---- Quellenauszug

Für die ganz schnelle aber sehr unsichere Variante läuft der Mittelstürmer los, auch ein langer Ball auf ihn ist möglich, aber nicht sehr erfolgsversprechend. Wenn der Konter Erfolg hatte und die Mannschaft hinter die Abwehr gelangt ist, versuchen Nummer 10 und 8 zusammen mit Nummer 9 in die Spitze zu stoßen, um mögliche Flanken und Flache Hereingaben entgegenzunehmen, Nummer 6 lauert im Rückraum.
Hinten sichern die beiden IV und der nicht beteiligte AV ab.
Grundformation Offensive
Natürlich ist es nicht möglich jeden Angriff als Konter zu spielen, und man muss auch ruhig aufbauen können und gegen eine organisierte Defensive Wege zum Ziel finden.

--------
---- Bereitgestelltes Material

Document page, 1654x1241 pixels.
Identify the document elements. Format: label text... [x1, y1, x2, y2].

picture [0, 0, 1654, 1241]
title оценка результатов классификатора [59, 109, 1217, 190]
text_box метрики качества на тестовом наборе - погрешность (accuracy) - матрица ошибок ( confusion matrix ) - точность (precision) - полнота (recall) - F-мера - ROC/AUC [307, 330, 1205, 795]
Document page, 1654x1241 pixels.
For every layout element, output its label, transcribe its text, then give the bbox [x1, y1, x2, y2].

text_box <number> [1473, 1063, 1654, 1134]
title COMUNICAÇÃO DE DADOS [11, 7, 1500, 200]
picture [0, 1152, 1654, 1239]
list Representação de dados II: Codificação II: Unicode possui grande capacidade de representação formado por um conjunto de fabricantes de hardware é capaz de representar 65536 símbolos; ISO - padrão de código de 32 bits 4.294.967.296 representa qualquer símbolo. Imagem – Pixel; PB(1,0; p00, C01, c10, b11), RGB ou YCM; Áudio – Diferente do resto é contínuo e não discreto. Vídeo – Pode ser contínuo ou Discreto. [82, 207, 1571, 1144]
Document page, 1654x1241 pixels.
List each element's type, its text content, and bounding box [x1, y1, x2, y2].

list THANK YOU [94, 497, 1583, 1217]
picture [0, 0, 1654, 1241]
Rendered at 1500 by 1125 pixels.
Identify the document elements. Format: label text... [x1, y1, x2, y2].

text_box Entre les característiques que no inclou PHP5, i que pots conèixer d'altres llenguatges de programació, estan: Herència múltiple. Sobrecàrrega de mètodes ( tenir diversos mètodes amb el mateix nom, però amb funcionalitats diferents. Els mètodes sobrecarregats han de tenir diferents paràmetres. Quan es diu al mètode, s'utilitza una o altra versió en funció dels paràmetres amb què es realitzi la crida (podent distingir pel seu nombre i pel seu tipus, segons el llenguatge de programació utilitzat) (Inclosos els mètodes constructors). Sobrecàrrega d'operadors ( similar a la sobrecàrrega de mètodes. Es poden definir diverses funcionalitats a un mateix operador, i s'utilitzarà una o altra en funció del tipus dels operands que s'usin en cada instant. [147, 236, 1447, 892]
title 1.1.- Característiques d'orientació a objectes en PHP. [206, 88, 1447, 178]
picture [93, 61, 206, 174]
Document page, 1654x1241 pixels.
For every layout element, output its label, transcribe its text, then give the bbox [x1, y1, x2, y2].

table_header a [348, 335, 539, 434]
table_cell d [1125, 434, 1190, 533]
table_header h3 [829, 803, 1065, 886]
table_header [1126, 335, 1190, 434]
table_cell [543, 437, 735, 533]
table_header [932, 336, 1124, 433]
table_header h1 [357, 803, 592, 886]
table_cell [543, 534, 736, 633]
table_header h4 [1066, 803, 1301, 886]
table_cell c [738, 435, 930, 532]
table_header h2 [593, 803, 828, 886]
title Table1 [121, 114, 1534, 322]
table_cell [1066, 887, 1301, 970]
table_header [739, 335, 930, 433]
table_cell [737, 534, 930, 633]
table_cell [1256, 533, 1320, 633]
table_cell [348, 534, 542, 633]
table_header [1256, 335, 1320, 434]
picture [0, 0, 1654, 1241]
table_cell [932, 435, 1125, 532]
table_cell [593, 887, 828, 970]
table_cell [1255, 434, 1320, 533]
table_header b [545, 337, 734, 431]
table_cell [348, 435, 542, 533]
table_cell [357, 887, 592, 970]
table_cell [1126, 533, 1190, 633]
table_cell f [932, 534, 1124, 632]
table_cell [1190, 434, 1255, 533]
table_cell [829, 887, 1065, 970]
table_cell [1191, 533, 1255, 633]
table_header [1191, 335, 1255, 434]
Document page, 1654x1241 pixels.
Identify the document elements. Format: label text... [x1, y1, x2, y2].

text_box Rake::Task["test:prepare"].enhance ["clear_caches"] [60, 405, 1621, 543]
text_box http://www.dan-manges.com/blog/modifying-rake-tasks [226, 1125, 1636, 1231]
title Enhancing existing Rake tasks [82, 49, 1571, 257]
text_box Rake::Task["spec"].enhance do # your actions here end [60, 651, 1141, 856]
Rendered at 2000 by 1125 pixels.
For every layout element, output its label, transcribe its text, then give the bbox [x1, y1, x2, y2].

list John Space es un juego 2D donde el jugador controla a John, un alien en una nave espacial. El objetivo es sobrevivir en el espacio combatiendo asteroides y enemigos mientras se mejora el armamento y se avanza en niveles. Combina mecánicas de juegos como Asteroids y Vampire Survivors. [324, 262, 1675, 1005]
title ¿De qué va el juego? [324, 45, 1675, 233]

--------

Aufgabenstellung. Wo lauert Nummer 6 laut dem Quellenauszug, wenn der Konter Erfolg hatte?

Bearbeitete Aufgabe. Nummer 6 lauert im Rückraum.